* [Request 1] Please reproduce everything from "Eva Aridjis spoke" down to "their picture taken." in the excerpt about Aceves and the circus.
* [Request 2] Render this sentence from the excerpt about Aceves and the circus into Spanish: "The three boys were signed up by the circus and spent several years travelling around Mexico where they used to greet the audience and have their picture taken."

Eva Aridjis spoke to World Update, external on the BBC World Service.
"My life in the circus started when I was 13," Aceves says in Eva Aridjis's film, Chuy, The Wolf Man, external. The circus owner asked if any other family members had the same condition - and by this time Aceves' two younger cousins, Larry and Danny, had also been born with hypertrichosis.
"The man said he'd pay us well and said he wanted all of us. He said he would house us and there'd be money. I said, 'Yes.'"
The three boys were signed up by the circus and spent several years travelling around Mexico where they used to greet the audience and have their picture taken.
Accompanied by Aceves's mother, they always had somewhere comfortable to stay and plenty of food to eat but there was one thing that he didn't like.
"We were always locked up. They were presenting us as attractions so we couldn't be seen on the street. I didn't like that, being locked up so people wouldn't see us."
As a young child, Aceves had wanted to hide away. He didn't like going outside and at school he was bullied by other children, who pulled his facial hair and called him names. But his self-esteem grew stronger as he grow older. Now, even at the age of 41, he has conflicting emotions of shame and pride in being who he is.
He says doesn't regret having worked in circuses.
"It's not a bad place where you make money doing something bad. It's a decent job. As an artist you entertain people and make them laugh," he says.
But there was one tough time, touring the US with an American circus, when he became seriously depressed. Lonely, isolated, and unable to speak much English, he almost drank himself to death.
"I used to drink a lot of beer. I would never eat and my liver was killing me… I wanted to liberate myself with the drinking. But I was doing the opposite, I was destroying myself," he says.

* [Data extract]
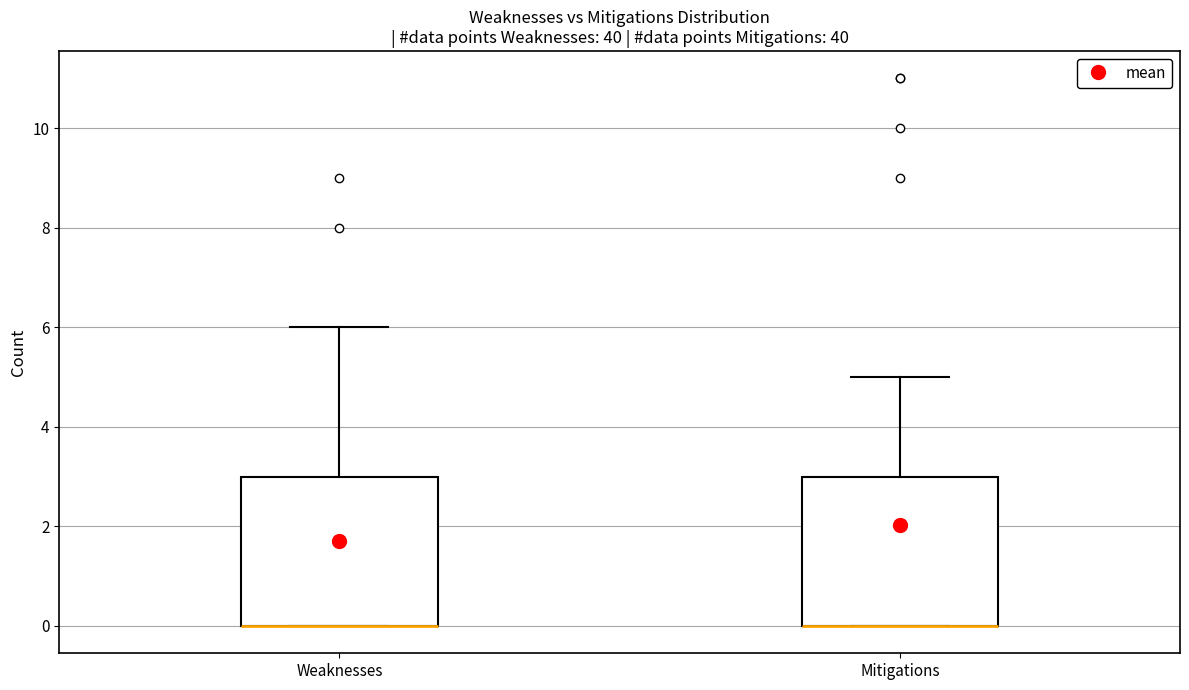

Reading left to right, transcribe this box plot: for each box, give where its median line is, the range the box spans, and where its two whiskers end, as read against the y-axis. The values are not printed on the chart, so give them approximately, as read against the axis.

Weaknesses: median 0 (drawn on the box's lower edge), box 0 to 3, whiskers 0 to 6
Mitigations: median 0 (drawn on the box's lower edge), box 0 to 3, whiskers 0 to 5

* [Task result 1]
Eva Aridjis spoke to World Update, external on the BBC World Service.
"My life in the circus started when I was 13," Aceves says in Eva Aridjis's film, Chuy, The Wolf Man, external. The circus owner asked if any other family members had the same condition - and by this time Aceves' two younger cousins, Larry and Danny, had also been born with hypertrichosis.
"The man said he'd pay us well and said he wanted all of us. He said he would house us and there'd be money. I said, 'Yes.'"
The three boys were signed up by the circus and spent several years travelling around Mexico where they used to greet the audience and have their picture taken.

* [Task result 2] Los tres muchachos fueron contratados por el circo y pasaron varios años recorriendo México, donde solían saludar al público y posar para fotografías.